Enamel matrix derivative as an adjunct to minimally invasive non-surgical treatment of intrabony defects: A randomized clinical trial
- PMID: 34708441
- DOI: 10.1111/jcpe.13567
Enamel matrix derivative as an adjunct to minimally invasive non-surgical treatment of intrabony defects: A randomized clinical trial
Abstract
Aim: To compare the efficacy of minimally invasive non-surgical technique (MINST) with or without enamel matrix derivative (EMD) in the treatment of intrabony defects ≤7 mm.
Materials and methods: Thirty-six patients were randomly assigned to the two groups. The control group received MINST, while the experimental MINST+EMD. Clinical measurements were recorded at baseline and at 6 and 12 months, and radiographic measurements were made at baseline and 12 months.

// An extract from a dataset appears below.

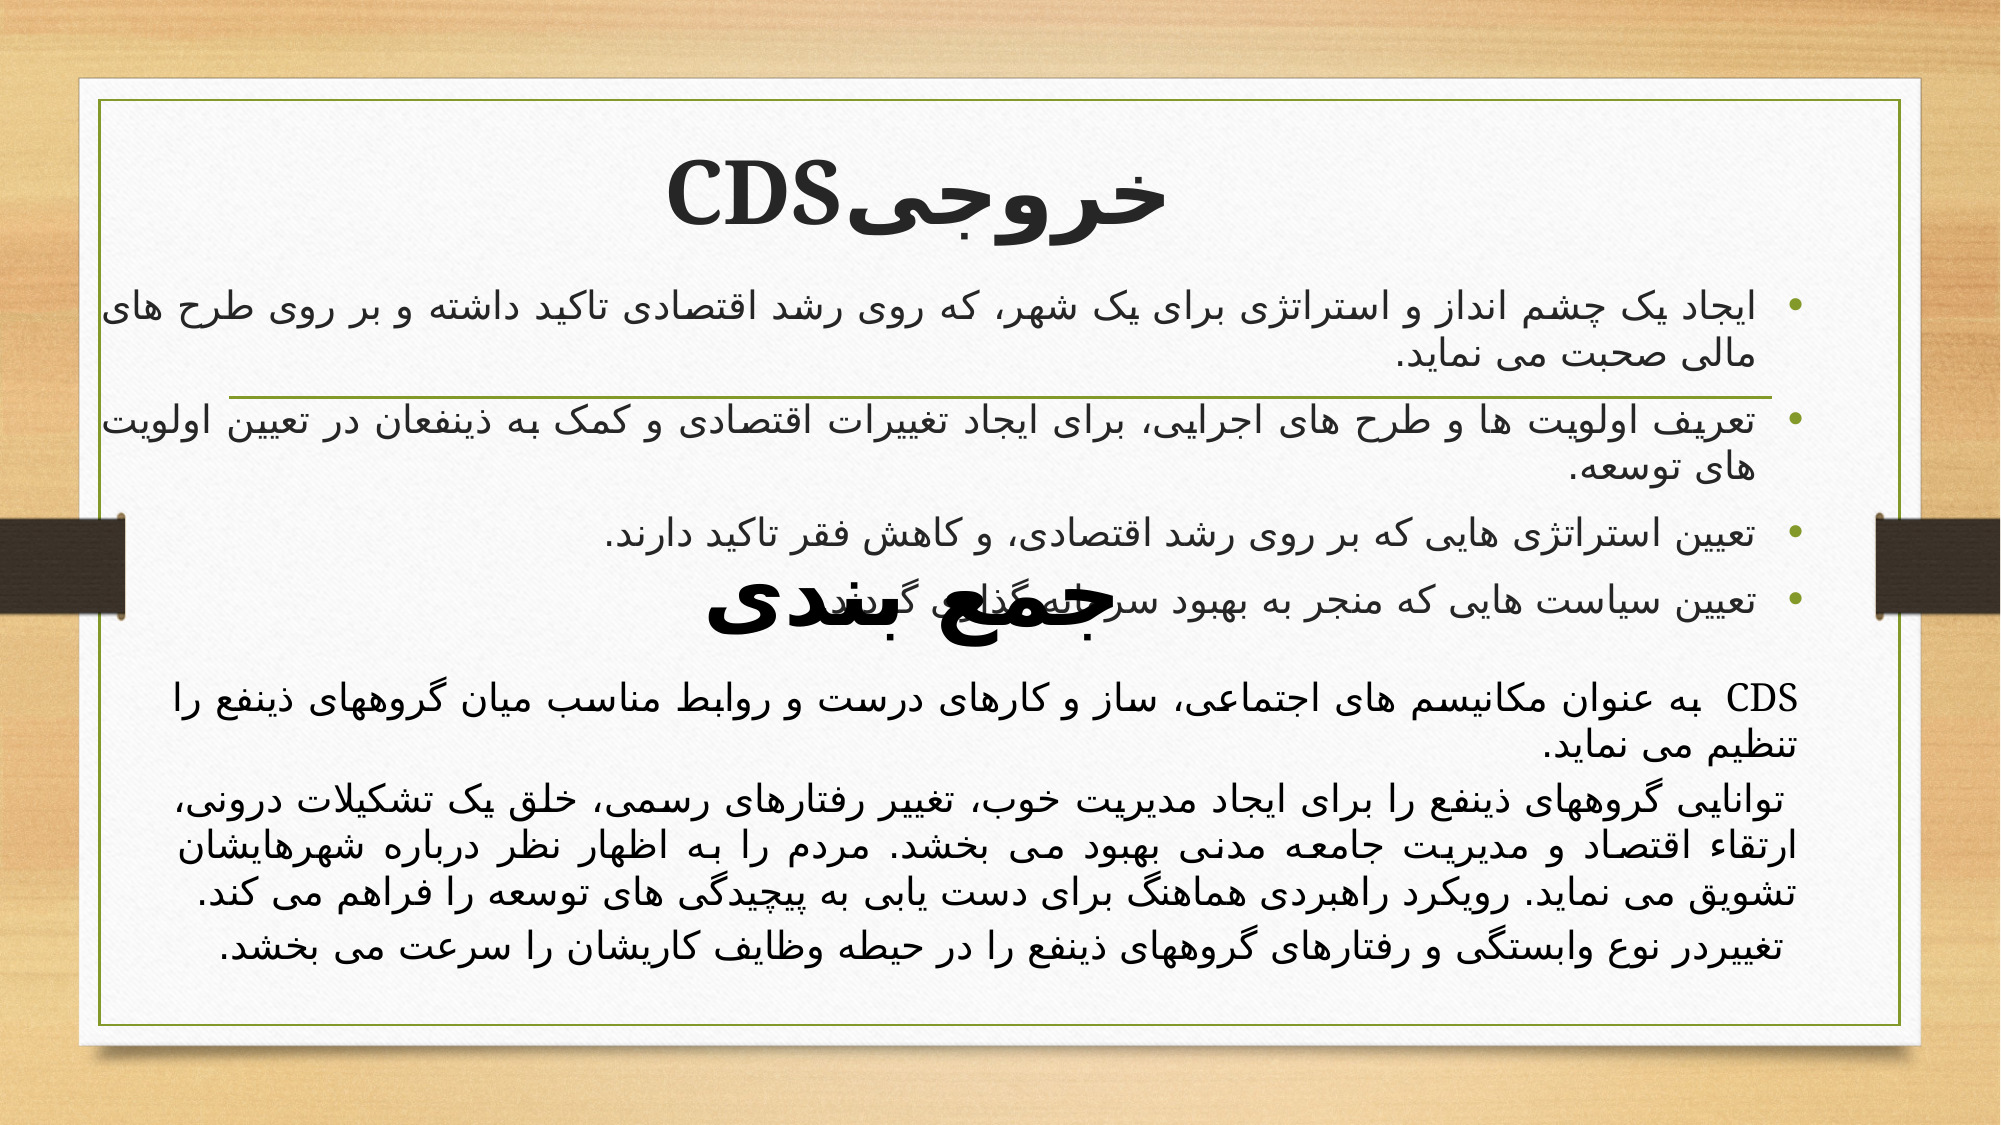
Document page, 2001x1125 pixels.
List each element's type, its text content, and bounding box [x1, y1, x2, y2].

Results: All subjects completed the study, 18 in each group. Significant improvements were observed in both groups at 12 months (p < .001) with no differences in mean PD reduction (4.0 ± 1.4 vs. 4.2 ± 1.7 mm), CAL gain (3.5 ± 1.4 vs. 3.4 ± 1.6 mm), and defect resolution (1.9 ± 1.1 vs. 1.8 ± 0.9 mm) for the MINST and the MINST+EMD groups, respectively (p > .05). A trend for greater pocket closure (PD ≤4 mm and no BoP) was achieved with the application of EMD (77.8% vs. 55.6% sites), particularly for sites with baseline PD ≤8 mm (92.3% vs. 69.2% sites), accompanied by an increased number of successful composite outcome results (61.1% vs. 44.4% sites).
Conclusions: MINST demonstrates significant improvements 12 months after treatment of intrabony defects ≤7 mm. The additional application of EMD does not further improve the mean clinical or radiographic outcomes. This study is registered in ClinicalTrials.gov (NCT03622255).
Keywords: (MeSH verified) enamel matrix proteins; intrabony defects; minimally invasive non-surgical procedures; periodontal debridement; periodontal pocket.
© 2021 John Wiley & Sons A/S. Published by John Wiley & Sons Ltd.